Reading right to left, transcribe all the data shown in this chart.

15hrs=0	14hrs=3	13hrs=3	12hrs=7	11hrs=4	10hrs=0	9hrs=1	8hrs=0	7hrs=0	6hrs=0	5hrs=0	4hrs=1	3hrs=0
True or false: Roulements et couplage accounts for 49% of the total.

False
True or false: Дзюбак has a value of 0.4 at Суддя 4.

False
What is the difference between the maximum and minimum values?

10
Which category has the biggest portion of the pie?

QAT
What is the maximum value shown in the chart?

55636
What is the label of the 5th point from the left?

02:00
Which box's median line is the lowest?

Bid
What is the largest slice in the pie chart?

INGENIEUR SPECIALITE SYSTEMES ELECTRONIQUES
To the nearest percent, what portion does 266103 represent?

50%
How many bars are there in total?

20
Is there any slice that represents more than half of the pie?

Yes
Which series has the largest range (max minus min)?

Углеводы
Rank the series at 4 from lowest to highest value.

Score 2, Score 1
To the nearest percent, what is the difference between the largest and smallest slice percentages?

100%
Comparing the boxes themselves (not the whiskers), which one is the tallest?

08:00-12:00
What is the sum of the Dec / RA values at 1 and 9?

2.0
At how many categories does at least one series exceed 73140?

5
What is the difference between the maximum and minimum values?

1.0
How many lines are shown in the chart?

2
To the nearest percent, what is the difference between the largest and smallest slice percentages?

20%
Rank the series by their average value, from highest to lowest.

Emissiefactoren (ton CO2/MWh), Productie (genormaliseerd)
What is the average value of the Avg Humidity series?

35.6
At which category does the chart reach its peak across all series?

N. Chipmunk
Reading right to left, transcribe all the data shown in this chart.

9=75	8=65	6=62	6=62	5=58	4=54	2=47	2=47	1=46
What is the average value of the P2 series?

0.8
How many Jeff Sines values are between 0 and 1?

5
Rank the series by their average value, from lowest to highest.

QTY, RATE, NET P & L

☆ ☆ ☆ ☆ ☆

• _What the task asks_:
Output every line of the material above as a JSON list of strings, one string per line, with blank lines omitted.

• _Solution_:
[
  "Reading right to left, transcribe all the data shown in this chart.",
  "15hrs=0\t14hrs=3\t13hrs=3\t12hrs=7\t11hrs=4\t10hrs=0\t9hrs=1\t8hrs=0\t7hrs=0\t6hrs=0\t5hrs=0\t4hrs=1\t3hrs=0",
  "True or false: Roulements et couplage accounts for 49% of the total.",
  "False",
  "True or false: Дзюбак has a value of 0.4 at Суддя 4.",
  "False",
  "What is the difference between the maximum and minimum values?",
  "10",
  "Which category has the biggest portion of the pie?",
  "QAT",
  "What is the maximum value shown in the chart?",
  "55636",
  "What is the label of the 5th point from the left?",
  "02:00",
  "Which box's median line is the lowest?",
  "Bid",
  "What is the largest slice in the pie chart?",
  "INGENIEUR SPECIALITE SYSTEMES ELECTRONIQUES",
  "To the nearest percent, what portion does 266103 represent?",
  "50%",
  "How many bars are there in total?",
  "20",
  "Is there any slice that represents more than half of the pie?",
  "Yes",
  "Which series has the largest range (max minus min)?",
  "Углеводы",
  "Rank the series at 4 from lowest to highest value.",
  "Score 2, Score 1",
  "To the nearest percent, what is the difference between the largest and smallest slice percentages?",
  "100%",
  "Comparing the boxes themselves (not the whiskers), which one is the tallest?",
  "08:00-12:00",
  "What is the sum of the Dec / RA values at 1 and 9?",
  "2.0",
  "At how many categories does at least one series exceed 73140?",
  "5",
  "What is the difference between the maximum and minimum values?",
  "1.0",
  "How many lines are shown in the chart?",
  "2",
  "To the nearest percent, what is the difference between the largest and smallest slice percentages?",
  "20%",
  "Rank the series by their average value, from highest to lowest.",
  "Emissiefactoren (ton CO2/MWh), Productie (genormaliseerd)",
  "What is the average value of the Avg Humidity series?",
  "35.6",
  "At which category does the chart reach its peak across all series?",
  "N. Chipmunk",
  "Reading right to left, transcribe all the data shown in this chart.",
  "9=75\t8=65\t6=62\t6=62\t5=58\t4=54\t2=47\t2=47\t1=46",
  "What is the average value of the P2 series?",
  "0.8",
  "How many Jeff Sines values are between 0 and 1?",
  "5",
  "Rank the series by their average value, from lowest to highest.",
  "QTY, RATE, NET P & L"
]